Het is 8 augustus 2018. Ik lig in bed. Voor al de derde dag op rij. Ik ben kapot. Nee, gesloopt. Zoals zovelen van mijn generatie. Onderuit geschoffeld door het kapitaal. Kapot gemaakt, ook door mezelf. Ja, benoem ook je eigen aandeel! Dan maken we dat tot de kern van de zaak. Uiteindelijk is het toch jouw morele falen, jouw psychologische probleem. Had je maar harder je best moeten doen. Of nee, juist minder. In ieder geval beter. Je zegt dat je niet anders kon? Dat je gewoon deed wat we zeiden? Jong, je moet het niet zo letterlijk nemen, ben je autist? Psychoot? Te gevoelig of voel je niet genoeg? En als we het dan niet meer weten, dan zijn er altijd nog – gewoon – je genen.
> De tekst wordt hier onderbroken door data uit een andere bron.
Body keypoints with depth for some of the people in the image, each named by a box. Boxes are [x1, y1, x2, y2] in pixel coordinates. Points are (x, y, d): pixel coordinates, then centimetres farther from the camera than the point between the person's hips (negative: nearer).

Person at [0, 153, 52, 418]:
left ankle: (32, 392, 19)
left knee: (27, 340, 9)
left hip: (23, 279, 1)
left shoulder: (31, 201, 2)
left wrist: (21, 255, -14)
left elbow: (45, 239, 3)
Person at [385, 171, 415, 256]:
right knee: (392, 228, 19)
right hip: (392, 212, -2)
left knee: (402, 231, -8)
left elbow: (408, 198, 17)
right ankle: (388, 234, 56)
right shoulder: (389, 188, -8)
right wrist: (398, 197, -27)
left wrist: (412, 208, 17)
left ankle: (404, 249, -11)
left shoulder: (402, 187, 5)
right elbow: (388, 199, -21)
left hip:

Ja, had je maar niet zo’n kort rokje moeten aandoen, je zo moeten optutten. En inderdaad, in een boerka wordt je minder snel door een vreemde verkracht. En als dat dan toch gebeurt, ach, al dat bedekken prikkelt ook de fantasie! Uiteindelijk vraag je er toch zelf om, was er altijd iets wat jij had kunnen doen waardoor het niet was gebeurt.
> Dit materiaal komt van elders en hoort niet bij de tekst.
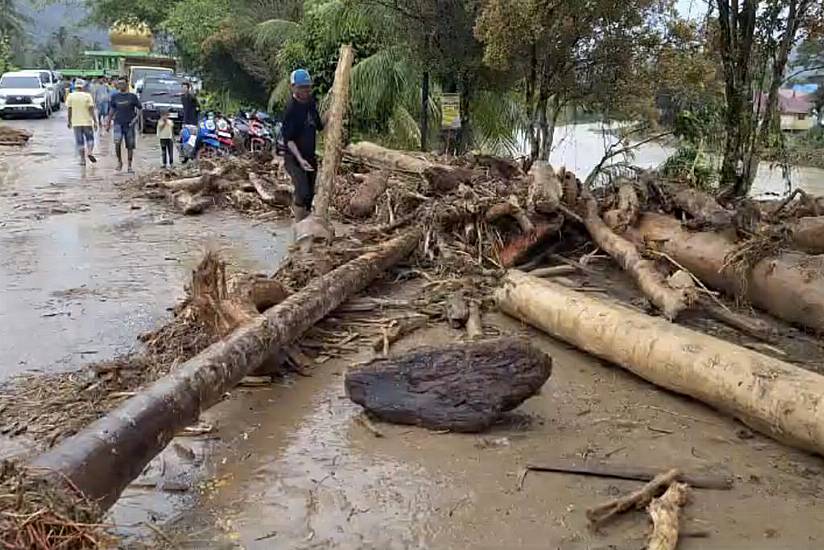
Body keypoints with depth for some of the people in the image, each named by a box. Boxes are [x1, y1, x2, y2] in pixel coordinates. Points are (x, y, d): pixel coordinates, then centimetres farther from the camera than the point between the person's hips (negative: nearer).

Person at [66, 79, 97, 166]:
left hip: (76, 122, 1)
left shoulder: (71, 96, 1)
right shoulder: (87, 96, -4)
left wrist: (69, 121, 11)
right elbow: (91, 110, -8)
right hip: (87, 121, -1)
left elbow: (69, 110, 2)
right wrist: (95, 121, -7)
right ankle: (90, 152, -11)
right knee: (90, 138, 13)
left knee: (79, 141, 5)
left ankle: (82, 159, 4)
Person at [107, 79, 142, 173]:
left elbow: (139, 108, 5)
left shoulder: (132, 96, 2)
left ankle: (129, 166, 10)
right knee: (117, 142, -17)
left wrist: (136, 117, -12)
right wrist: (108, 121, 21)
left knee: (130, 146, 1)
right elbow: (112, 109, 19)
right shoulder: (115, 96, 9)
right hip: (118, 123, 1)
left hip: (129, 124, -1)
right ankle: (119, 161, 4)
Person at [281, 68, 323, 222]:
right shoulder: (291, 108, -18)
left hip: (310, 156, 8)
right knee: (303, 193, -19)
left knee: (310, 194, 13)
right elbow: (288, 139, -21)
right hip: (294, 157, -8)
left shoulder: (311, 102, 4)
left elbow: (319, 126, 19)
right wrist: (299, 159, -32)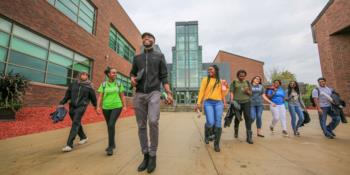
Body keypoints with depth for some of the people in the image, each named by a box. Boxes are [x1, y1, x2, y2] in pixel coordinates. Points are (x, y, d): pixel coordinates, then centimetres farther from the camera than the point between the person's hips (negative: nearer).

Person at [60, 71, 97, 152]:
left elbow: (93, 96, 8)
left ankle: (69, 145, -12)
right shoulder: (73, 84, 7)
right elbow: (67, 95, 9)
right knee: (77, 123, 16)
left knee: (75, 124, -13)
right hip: (72, 106, 5)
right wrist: (62, 103, 0)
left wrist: (95, 105, 17)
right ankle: (83, 137, 36)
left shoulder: (89, 86, 0)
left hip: (81, 106, -4)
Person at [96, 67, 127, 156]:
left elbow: (122, 96, 5)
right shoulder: (103, 84, 3)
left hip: (117, 107, -2)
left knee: (111, 125, -17)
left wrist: (124, 106, -1)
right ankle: (113, 144, 30)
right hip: (106, 108, 2)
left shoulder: (119, 84, 3)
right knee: (109, 126, 12)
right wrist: (98, 107, -12)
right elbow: (100, 96, -1)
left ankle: (110, 146, -6)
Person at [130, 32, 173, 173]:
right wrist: (132, 79, -1)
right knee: (141, 126, 4)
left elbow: (164, 76, 5)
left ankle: (153, 155, -1)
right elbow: (132, 72, 24)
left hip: (154, 93, -3)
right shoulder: (137, 57, 20)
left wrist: (168, 93, -5)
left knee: (153, 121, -20)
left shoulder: (159, 56, 12)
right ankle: (145, 155, 18)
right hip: (139, 94, 4)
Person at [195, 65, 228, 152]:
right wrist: (198, 103, -7)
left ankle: (216, 144, 14)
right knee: (210, 122, -14)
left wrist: (226, 87, 0)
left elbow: (223, 94, 16)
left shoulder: (220, 81, 16)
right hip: (208, 103, -2)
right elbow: (201, 91, 2)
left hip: (219, 103, 2)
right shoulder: (205, 79, 9)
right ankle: (207, 136, 19)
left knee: (218, 124, -2)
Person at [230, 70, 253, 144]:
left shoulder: (247, 82, 13)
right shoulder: (234, 82, 5)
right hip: (237, 102, -1)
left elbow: (250, 93, 14)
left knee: (248, 117, -9)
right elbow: (231, 92, -2)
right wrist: (232, 101, -14)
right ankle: (236, 131, 35)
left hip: (246, 102, 2)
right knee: (237, 118, 10)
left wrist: (248, 91, -9)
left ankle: (249, 137, -5)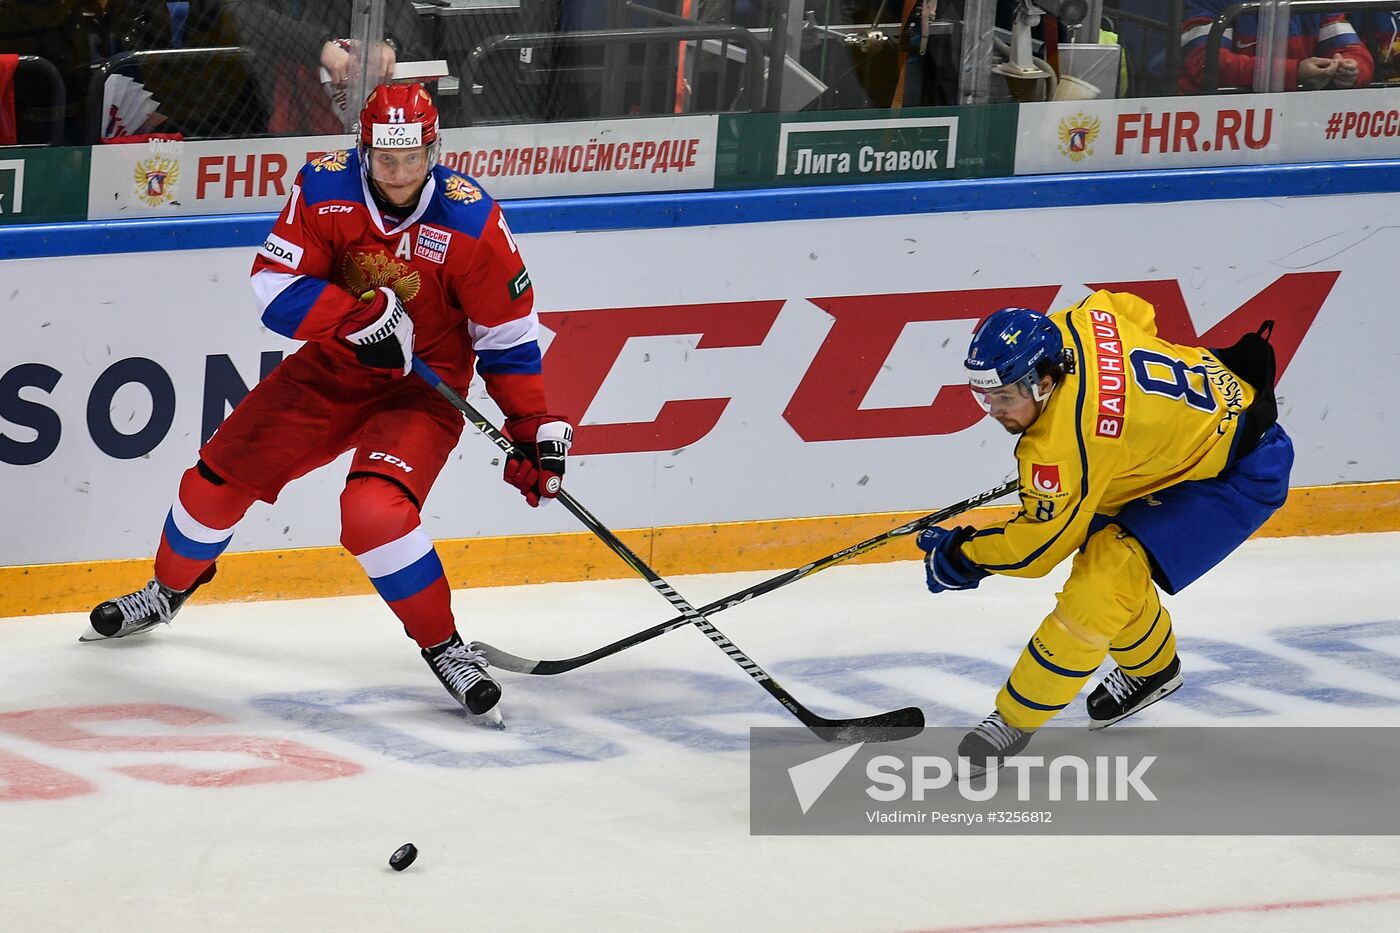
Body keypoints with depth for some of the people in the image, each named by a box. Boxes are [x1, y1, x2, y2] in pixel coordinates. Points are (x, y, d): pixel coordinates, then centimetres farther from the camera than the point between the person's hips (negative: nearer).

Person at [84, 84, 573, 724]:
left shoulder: (471, 221, -20)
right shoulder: (325, 189, -14)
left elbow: (508, 335, -10)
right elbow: (275, 286, -18)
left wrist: (534, 425, -13)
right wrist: (361, 314, -32)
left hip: (421, 389, -4)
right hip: (329, 368, 4)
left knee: (374, 509, -29)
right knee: (219, 476, 6)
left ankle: (445, 649, -13)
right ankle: (169, 590, 37)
In ieder geval sinds het niet langer God’s wegen zijn maar grootschalige infrastructuurprojecten, is het mysterie vervangen door een obsessie met de schuldvraag. De schuldvraag mystificeert echter net zo goed. Waar de ondoorgrondelijkheid doch inherente goedheid van de wegen Gods een aantrekkelijk psycholgisch sluitstuk vormen voor het in deze of gene mat inherente leed van het leven (welke in ieder geval de dood impliceert), biedt de schuldvaag voordurende voeding voor psychologische afweermechanismen en daaraan gebonden handelingen. Ingebed in een spectaculair-maatschappelijk conflict tussen vrijwel identieke ‘partijen’ waaronder mensen continu van kamp wisselen maar hun positie nooit veranderen.
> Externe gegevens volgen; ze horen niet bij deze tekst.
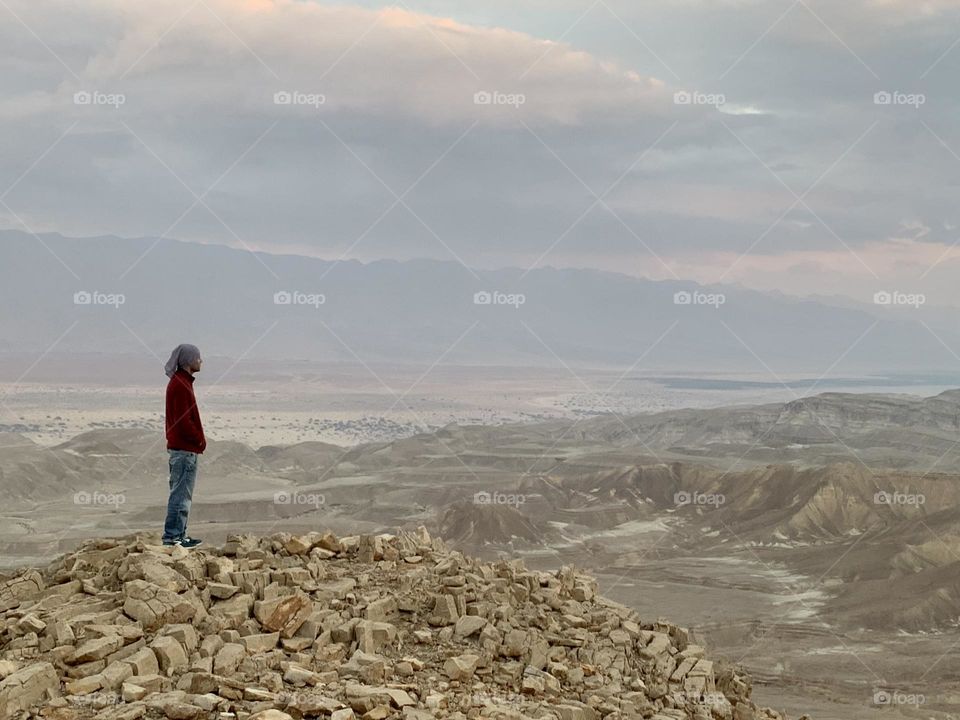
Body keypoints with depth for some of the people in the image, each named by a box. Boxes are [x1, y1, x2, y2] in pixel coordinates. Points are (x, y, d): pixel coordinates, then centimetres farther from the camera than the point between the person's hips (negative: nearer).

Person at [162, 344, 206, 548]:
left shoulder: (181, 381, 16)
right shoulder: (180, 385, -16)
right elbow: (183, 420, -21)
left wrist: (198, 439, 13)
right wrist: (199, 440, -11)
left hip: (180, 446, 11)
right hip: (185, 448, -11)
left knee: (181, 493, 14)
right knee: (181, 494, -7)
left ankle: (179, 534, 19)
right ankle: (172, 536, -5)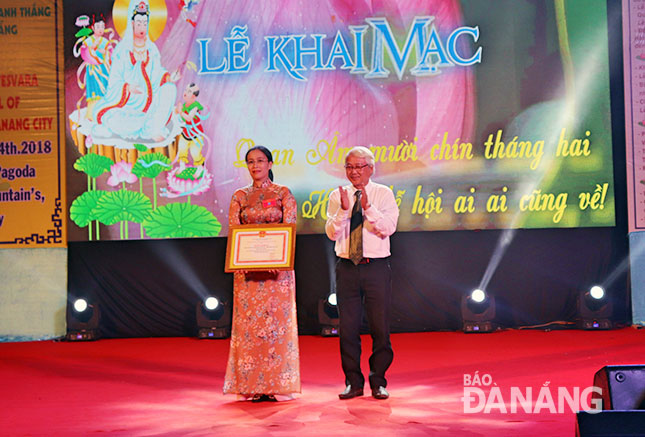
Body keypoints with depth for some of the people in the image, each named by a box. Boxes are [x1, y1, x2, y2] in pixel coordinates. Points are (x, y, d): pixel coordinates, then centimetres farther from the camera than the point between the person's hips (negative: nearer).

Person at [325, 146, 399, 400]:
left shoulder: (384, 194, 4)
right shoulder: (337, 196, 8)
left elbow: (389, 228, -10)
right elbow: (331, 232, -3)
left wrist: (368, 207, -21)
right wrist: (343, 209, -18)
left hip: (377, 267, -2)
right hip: (347, 267, 2)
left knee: (380, 326, 1)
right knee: (348, 327, 3)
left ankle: (378, 381, 15)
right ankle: (353, 382, 15)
Ik heb schuld. De maatschappij heeft schuld. De maatschappij zit in mij. Ik zit in de maatschappij. Ik ben de maatschappij, de maatschappij is mij (“de maatschappij dat ben JIJ!”). Er is geen schuld. Alleen handelingen in bepaalde situaties met bepaalde resutlaten, situaties die bestaan uit handelingen en handelingen die resulteren in situaties. Alle taalgebonden dichotomieën zijn vals, toch zijn ze noodzakelijk voor het begrip en de onderlinge communicatie. Het dialectisch denken bestaat er uit these en these met elkaar in contact te brengen, waaruit een synthese ontstaat waarin beide elementen nog steeds bestaan maar niet langer als gescheiden van elkaar – waardoor de synthese tevens niet te reduceren valt tot de som der delen.
Bijzonder, in ieder geval, hoe snel mijn verhaal is ontaard in een abstractie. Hoe de-mystificatie zelf kan mystificeren. Hoe het ook zij, ik ben kapot. Gesloopt. Onderuit geschoffeld door het kapitaal. Ik ben niet de enige, en wij zinnen op wraak.